A Learn-Then-Reason Model Towards Generalization in Knowledge Base Question Answering
Lingxi Zhang, Jing Zhang, Yanling Wang, Cuiping Li, Hong Chen
TL;DR
The paper tackles generalization in knowledge base question answering (KBQA), addressing the limitation of retrieve-then-reason pipelines which do not update model parameters with new KB knowledge. It introduces KBLLaMA, a learn-then-reason framework that fine-tunes LLaMA2-7B to map natural questions to executable logical expressions while embedding unseen KB knowledge into the model. Knowledge is organized as diverse <question, logical_expression> training pairs, generated via cluster-based relation selection and GPT-3.5, then refined with KB-aware explanations and entity mentions, enabling end-to-end reasoning without external retrievers. Empirical results show state-of-the-art performance on GrailQA and Bio-chemical benchmarks, with notable gains in cross-KB generalization, and a strong entity linking component, highlighting the practical impact for domain-specific KBQA and flexible knowledge integration.
Abstract
Large-scale knowledge bases (KBs) like Freebase and Wikidata house millions of structured knowledge. Knowledge Base Question Answering (KBQA) provides a user-friendly way to access these valuable KBs via asking natural language questions. In order to improve the generalization capabilities of KBQA models, extensive research has embraced a retrieve-then-reason framework to retrieve relevant evidence for logical expression generation. These multi-stage efforts prioritize acquiring external sources but overlook the incorporation of new knowledge into their model parameters.
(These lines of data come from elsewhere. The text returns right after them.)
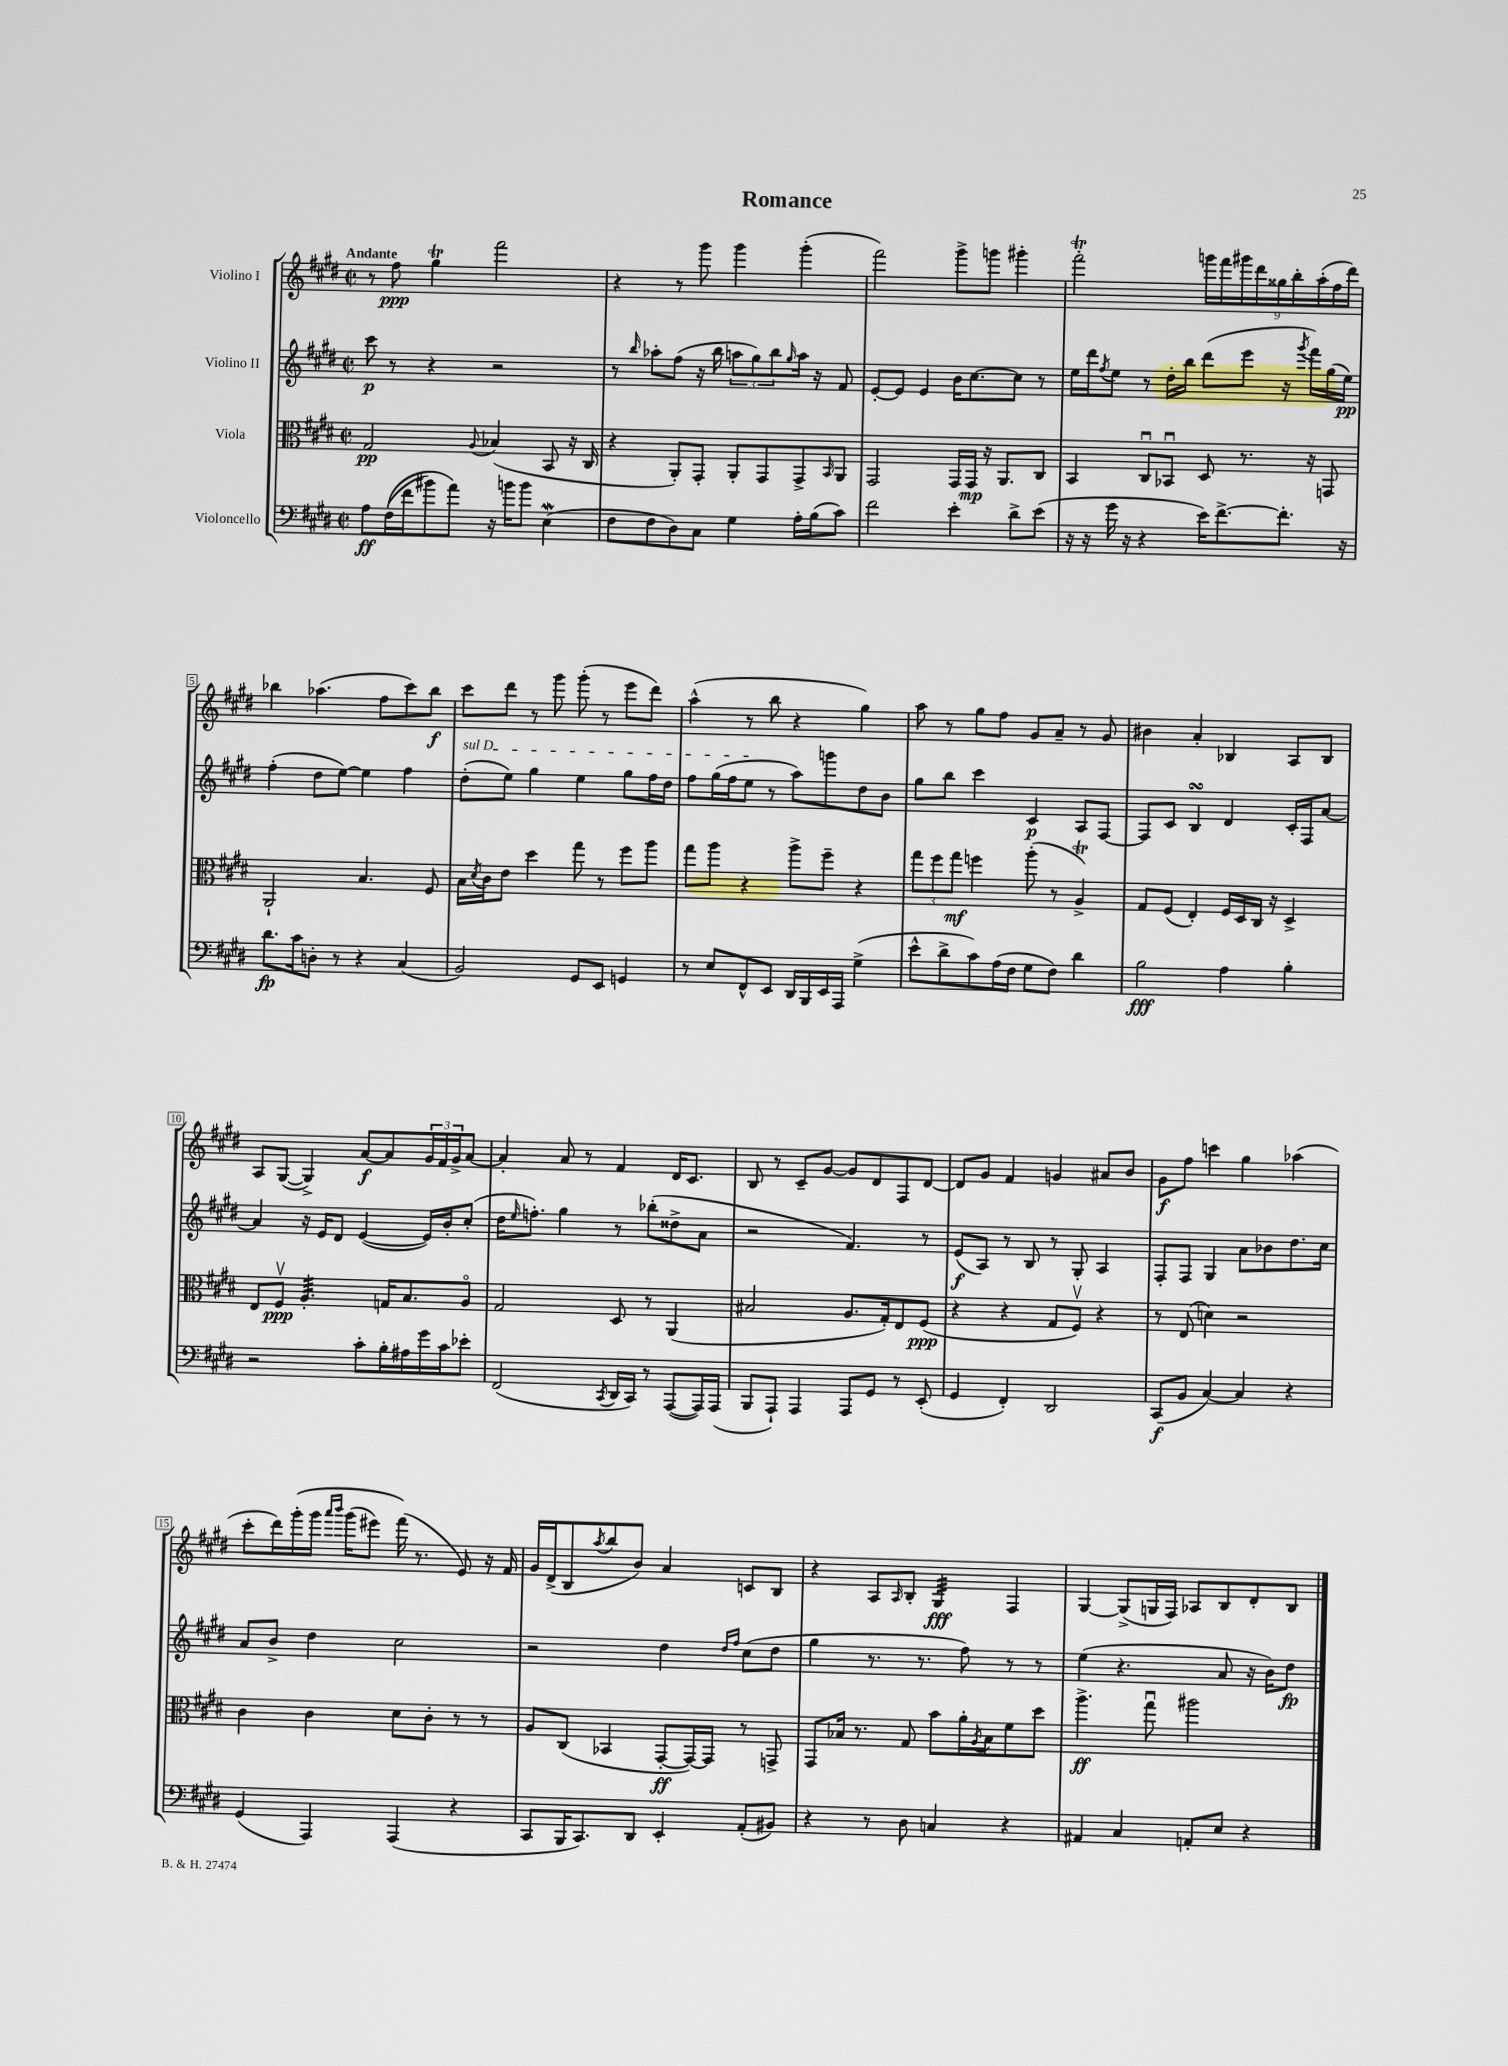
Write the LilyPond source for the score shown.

\header { title = "Romance" }
<<
\new StaffGroup <<
\new Staff = "s0" \with { instrumentName = "Violino I" } {
    \clef treble \key e \major \defaultTimeSignature \time 2/2 \tempo "Andante"
    r8 fis''8\ppp gis''4\trill fis'''2 |
    r4 r8 gis'''8 gis'''4 gis'''4-.( |
    fis'''2) gis'''8-> g'''8 gis'''4-. |
    fis'''2-.\trill \tuplet 9/8 { g'''16 fis'''16 gis'''16 dis'''16 gisis''16 b''16-. a''16-.( fis''16 dis'''16) } |
    bes''4 aes''4.( fis''8 cis'''8) bes''8\f |
    cis'''8 dis'''8 r8 gis'''8 gis'''8-.( r8 e'''8 dis'''8) |
    a''4-^( r8 b''8 r4 gis''4) |
    a''8 r8 gis''8 fis''8 gis'8 a'8-- r8 gis'8 |
    bis'4 a'4-. bes4 a8 bes8 |
    a8 gis8~( gis4->) a'8~\f a'8 \tuplet 3/2 { gis'16 fis'16 gis'16-> } a'8~ |
    a'4-. a'8 r8 fis'4 dis'16 cis'8. |
    b8 r8 cis'8-- gis'8~ gis'8 dis'8 fis8 dis'8~ |
    dis'8 gis'8 fis'4 g'4 ais'8 b'8 |
    gis'8\f fis''8 c'''4 gis''4 aes''4( |
    cis'''8-. dis'''16) gis'''16-.\( gis'''16 \grace { a'''16 b'''16 } gis'''16( eis'''8) fis'''16(\) r8. e'8) r16 fis'16 |
    gis'16 dis'16->( b8 \acciaccatura { a''8 } b''8 b'8) a'4 c'8 b8 |
    r4 a8 \grace { a16 } b8-. gis4:32\fff fis4 |
    gis4~ gis8->( g16 fis16) aes8 b8 dis'8-. b8 \bar "|." |
}
\new Staff = "s1" \with { instrumentName = "Violino II" } {
    \clef treble \key e \major \defaultTimeSignature \time 2/2
    cis'''8\p r8 r4 r2 |
    r8 \grace { b''16 } aes''8-. fis''8( r16 b''16 \tuplet 3/2 { a''8 gis''8) b''8 } \grace { gis''16 } a''16 r16 fis'8 |
    e'8~-. e'8 e'4 b'16 cis''8.~ cis''8 r8 |
    e''16 dis'''16 \acciaccatura { fis''8 } e''8 r8 dis''16-. b''16 dis'''8( e'''8 r16 \acciaccatura { gis'''8 } fis'''16) gis''16( e''16\pp) |
    fis''4-.( dis''8 e''8~) e''4 fis''4 |
    \once \override TextSpanner.bound-details.left.text = \markup { \italic "sul D" } dis''8-.\startTextSpan( e''8) gis''4 e''4 gis''8 fis''16 dis''16 |
    fis''8 gis''16( fis''16 e''8\stopTextSpan r8 a''8) g'''8 dis''8 b'8 |
    gis''8 b''8 cis'''4 cis'4\p a8 fis8~ |
    fis8 cis'8 b4\turn dis'4 cis'16-. fis16 a'8~ |
    a'4 r16 e'16 dis'8 e'4~( e'16) b'16-. cis''8-.( |
    dis''16 \grace { e''16 } f''8.-.) gis''4 r8 bes''8-.( disis''8-> a'8 |
    r2 fis'4.) r8 |
    e'8\f( a8) r8 b8 r8 gis8-. a4 |
    fis8-. fis8 gis4 a'8 bes'8 dis''8. cis''16 |
    a'8 b'8-> dis''4 cis''2 |
    r2 dis''4 \grace { dis''16 fis''16 } cis''8( dis''8 |
    gis''4 r8. r8. fis''8) r8 r8 |
    e''4( r4. a'8 r16 b'16) dis''8\fp \bar "|." |
}
\new Staff = "s2" \with { instrumentName = "Viola" } {
    \clef alto \key e \major \defaultTimeSignature \time 2/2
    gis2\pp \appoggiatura { a8 } bes4( b,8 r16 cis16 |
    r4 a,8-.) gis,8-. a,8-. gis,8 gis,8-> \grace { b,16 } a,8 |
    gis,2 gis,16 gis,16\mp r16 a,8. cis8 |
    b,4 cis8\downbow bes,8\downbow dis8 r8. r16 g,8 |
    a,2-! b4. fis8 |
    b16 \acciaccatura { dis'8 } cis'16 e'8 dis''4 gis''8 r8 fis''8 a''8 |
    gis''8 a''8 r4 a''8-> fis''8-- r4 |
    \tuplet 3/2 { gis''8 fis''8 gis''8\mf } f''4 a''8-.( r8 a4->\trill) |
    gis8 fis8( e4-.) fis16 dis16 cis16 r16 dis4-> |
    e8 fis8\upbow\ppp a4.:32-. g16 b8. a8\flageolet |
    gis2 dis8 r8 a,4( |
    bis2 a8. gis16-.) e8 fis8\ppp( |
    r4 r4 gis8 fis8\upbow) r4 |
    r8 e8( d'4) r2 |
    cis'4 cis'4 dis'8 cis'8-. r8 r8 |
    a8 cis8( bes,4 gis,8~-.\ff gis,16~) gis,16 r8 g,8-> |
    gis,8 bes16 r8. gis8 b'8 a'16-. \acciaccatura { a8 } bes16 fis'8 dis''8 |
    a''4.->\ff gis''8\downbow ais''2 \bar "|." |
}
\new Staff = "s3" \with { instrumentName = "Violoncello" } {
    \clef bass \key e \major \defaultTimeSignature \time 2/2
    a8\ff fis16(\( fis'16 bis'8) a'8\) r16 b'16 b'8 e4\mordent( |
    fis8 fis8 dis8) cis8 gis4 a16-. b16( cis'8) |
    fis'2 e'4-. dis'8-> e'8( |
    r16 r16 gis'16 r16 r4 e'16) fis'8.~-> fis'8.-. r16 |
    dis'8.\fp cis'16 d8-. r8 r4 cis4( |
    b,2) gis,8 e,8 g,4 |
    r8 e8 fis,8-^ e,8 dis,16 b,,16 e,16 a,,16 gis4->( |
    e'8-^ dis'8-> cis'8) a16( fis16 gis8 fis8) dis'4 |
    b2\fff a4 b4-. |
    r2 cis'8-. b16-. ais16 gis'16 cis'16 ees'8-. |
    fis,2( \acciaccatura { cis,8 } dis,16 cis,16) r8 a,,8~( a,,16) a,,16( |
    b,,8 a,,8-!) a,,4 a,,8 gis,8 r8 e,8-.( |
    gis,4 fis,4-.) dis,2 |
    cis,8\f( b,8 cis4~) cis4 r4 |
    gis,4( a,,4) a,,4( r4 |
    cis,8 b,,16 cis,8.) dis,8 e,4-. a,8-.( bis,8) |
    r4 r8 dis8 c4 r4 |
    ais,4 cis4 a,8-. e8 r4 \bar "|." |
}
>>
>>
\layout { \context { \Score \override BarNumber.stencil = #(make-stencil-boxer 0.1 0.3 ly:text-interface::print) } }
In effect, even advanced language models and retrievers have knowledge boundaries, thereby limiting the generalization capabilities of previous KBQA models. Therefore, this paper develops KBLLaMA, which follows a learn-then-reason framework to inject new KB knowledge into a large language model for flexible end-to-end KBQA. At the core of KBLLaMA, we study (1) how to organize new knowledge about KBQA and (2) how to facilitate the learning of the organized knowledge. Extensive experiments on various KBQA generalization tasks showcase the state-of-the-art performance of KBLLaMA. Especially on the general benchmark GrailQA and domain-specific benchmark Bio-chemical, KBLLaMA respectively derives a performance gain of up to 3.8% and 9.8% compared to the baselines.